In a timely example of applying data to a pressing problem, Austin, Texas-based Eventador built a real-time system based on its platform providing real-time geolocation to get help to victims of Hurricane Harvey, which caused untold damage across Texas and other southern U.S. states late last month.
The company’s processing system captures calls for help on Twitter where people put in their addresses, and it plots their location on maps for citizen responders or others. The system takes into account duplicates, maps the address and can provide a way for people to be marked “safe.” And it does it all in seconds.
“Basically we were pissed off that people were stuck without help and wondered what we could do” explained co-founder and CEO Kenny Gorman.
“We worked on it for a few days, only to stop and actually go down there and help people using chainsaws and hand tools.

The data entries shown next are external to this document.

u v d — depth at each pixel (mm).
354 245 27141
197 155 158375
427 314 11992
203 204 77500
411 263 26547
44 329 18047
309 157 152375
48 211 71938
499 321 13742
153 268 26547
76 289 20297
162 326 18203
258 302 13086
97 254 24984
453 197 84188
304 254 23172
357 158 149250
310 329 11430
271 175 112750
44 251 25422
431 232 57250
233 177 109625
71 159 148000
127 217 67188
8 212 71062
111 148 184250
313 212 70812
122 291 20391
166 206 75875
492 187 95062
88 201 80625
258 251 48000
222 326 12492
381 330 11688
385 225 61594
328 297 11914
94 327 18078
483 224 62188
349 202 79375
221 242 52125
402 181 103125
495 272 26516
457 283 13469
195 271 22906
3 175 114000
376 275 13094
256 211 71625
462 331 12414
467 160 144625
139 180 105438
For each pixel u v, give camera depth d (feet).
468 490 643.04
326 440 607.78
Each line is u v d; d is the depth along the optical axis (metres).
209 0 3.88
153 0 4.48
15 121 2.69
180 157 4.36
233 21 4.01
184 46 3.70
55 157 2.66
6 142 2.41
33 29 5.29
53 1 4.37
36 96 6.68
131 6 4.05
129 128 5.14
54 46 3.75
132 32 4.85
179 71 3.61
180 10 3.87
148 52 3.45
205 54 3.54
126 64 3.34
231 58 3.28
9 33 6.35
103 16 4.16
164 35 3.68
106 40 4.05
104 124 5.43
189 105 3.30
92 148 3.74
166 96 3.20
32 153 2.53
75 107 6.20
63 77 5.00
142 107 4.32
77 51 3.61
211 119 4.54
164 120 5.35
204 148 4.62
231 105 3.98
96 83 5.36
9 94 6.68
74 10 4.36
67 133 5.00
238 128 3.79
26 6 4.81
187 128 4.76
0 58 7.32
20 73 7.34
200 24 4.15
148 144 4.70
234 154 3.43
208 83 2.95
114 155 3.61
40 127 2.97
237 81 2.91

To be fair, it’s really proof-of-concept quality at this point, but it does work. It just needs more energy to make it something people depend on. … It’s planet-scale, and a great example of the power of streaming data platforms like ours.”

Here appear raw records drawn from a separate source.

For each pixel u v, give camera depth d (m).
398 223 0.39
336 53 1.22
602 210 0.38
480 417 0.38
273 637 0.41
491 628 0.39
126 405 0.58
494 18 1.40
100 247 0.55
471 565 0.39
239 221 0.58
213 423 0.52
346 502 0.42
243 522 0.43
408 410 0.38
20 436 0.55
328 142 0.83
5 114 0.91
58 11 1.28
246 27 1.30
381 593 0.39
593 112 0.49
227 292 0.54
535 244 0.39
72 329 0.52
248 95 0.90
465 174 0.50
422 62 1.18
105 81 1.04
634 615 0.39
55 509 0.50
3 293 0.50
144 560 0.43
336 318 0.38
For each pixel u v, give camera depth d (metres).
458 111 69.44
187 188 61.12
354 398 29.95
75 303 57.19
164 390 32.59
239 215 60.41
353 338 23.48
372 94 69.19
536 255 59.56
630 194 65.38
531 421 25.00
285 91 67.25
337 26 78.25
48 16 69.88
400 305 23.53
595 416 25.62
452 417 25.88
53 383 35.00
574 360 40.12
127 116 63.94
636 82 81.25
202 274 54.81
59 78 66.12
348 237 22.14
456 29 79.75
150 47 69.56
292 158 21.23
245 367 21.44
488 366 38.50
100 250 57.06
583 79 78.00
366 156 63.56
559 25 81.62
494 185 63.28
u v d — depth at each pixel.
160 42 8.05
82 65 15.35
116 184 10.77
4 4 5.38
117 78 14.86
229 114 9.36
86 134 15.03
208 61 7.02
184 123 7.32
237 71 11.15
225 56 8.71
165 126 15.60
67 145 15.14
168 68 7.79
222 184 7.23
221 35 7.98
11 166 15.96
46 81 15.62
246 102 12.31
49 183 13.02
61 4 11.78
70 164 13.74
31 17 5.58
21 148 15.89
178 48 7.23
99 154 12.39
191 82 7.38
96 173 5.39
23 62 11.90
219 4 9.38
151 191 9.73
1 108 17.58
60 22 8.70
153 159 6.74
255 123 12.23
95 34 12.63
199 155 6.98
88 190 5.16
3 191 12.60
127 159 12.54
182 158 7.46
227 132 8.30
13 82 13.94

The company plans to open source some of the components, such as the map generator, soon.
“We had this epiphany around mid-2015 when we were still at Object Rocket and Rackspace when we saw customers trying and failing to deliver data quickly to their clients, whether that be by iOS apps, desktop apps, dashboards, IoT or sensors,” Gorman said.
So they created Eventador last year, based on the idea that they could provide a better way to deliver real-time streaming workloads that enterprises increasingly use. The two had worked together at PayPal and eBay back in the early 2000s. Object Rocket provides managed MongoDB and Elasticsearch; Rackspace acquired it in 2013.
“We cut our teeth on these giant workloads,” Gorman said. Beebe brought storage expertise and Gorman database knowledge to the partnership.
He describes an “aha” moment behind their venture:
“I was talking to a group of CTOs in London about data problems. I thought [the problems] would be Hadoop doesn’t have this. Or this database doesn’t have that.
“But the problem was that they knew their competitors were building systems that would deliver data in more real time than they could. They were worried that the [competitors’] applications would be more compelling to customers because of that,” he said.
“It was all about time of delivery, not about how much data you had or are you storing all the data coming from your logs or whatever it might be. It was how fast can you get that meaningful data percolated down to build a more compelling product than your competition.”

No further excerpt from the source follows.